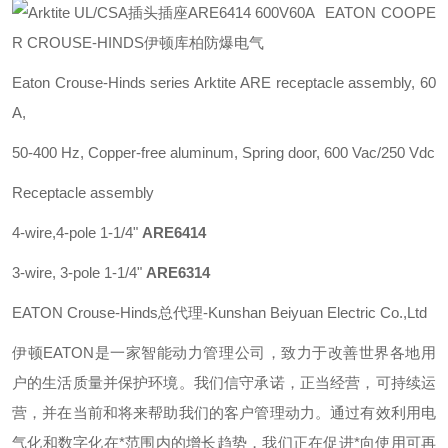
EATON COOPE
R CROUSE-HINDS伊顿库柏防爆电气
Eaton Crouse-Hinds series Arktite ARE receptacle assembly, 60
A,
50-400 Hz, Copper-free aluminum, Spring door, 600 Vac/250 Vdc
Receptacle assembly
4-wire,4-pole 1-1/4"
ARE6414
3-wire, 3-pole 1-1/4"
ARE6314
EATON Crouse-Hinds总代理-Kunshan Beiyuan Electric Co.,Ltd
伊顿
EATON
是一家智能动力管理公司，致力于改善世界各地用
户的生活质量并保护环境。我们信守承诺，正当经营，可持续运
营，并在当前和将来帮助我们的客户管理动力。通过有效利用电
气化和数字化在*范围内的增长趋势，我们正在促进*向使用可再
■ ■ ■
→ **Work required**
Quote every line of the records above exactly; no picture is to be copied.

→ **Worked solution**
EATON COOPE
R CROUSE-HINDS伊顿库柏防爆电气
Eaton Crouse-Hinds series Arktite ARE receptacle assembly, 60
A,
50-400 Hz, Copper-free aluminum, Spring door, 600 Vac/250 Vdc
Receptacle assembly
4-wire,4-pole 1-1/4"
ARE6414
3-wire, 3-pole 1-1/4"
ARE6314
EATON Crouse-Hinds总代理-Kunshan Beiyuan Electric Co.,Ltd
伊顿
EATON
是一家智能动力管理公司，致力于改善世界各地用
户的生活质量并保护环境。我们信守承诺，正当经营，可持续运
营，并在当前和将来帮助我们的客户管理动力。通过有效利用电
气化和数字化在*范围内的增长趋势，我们正在促进*向使用可再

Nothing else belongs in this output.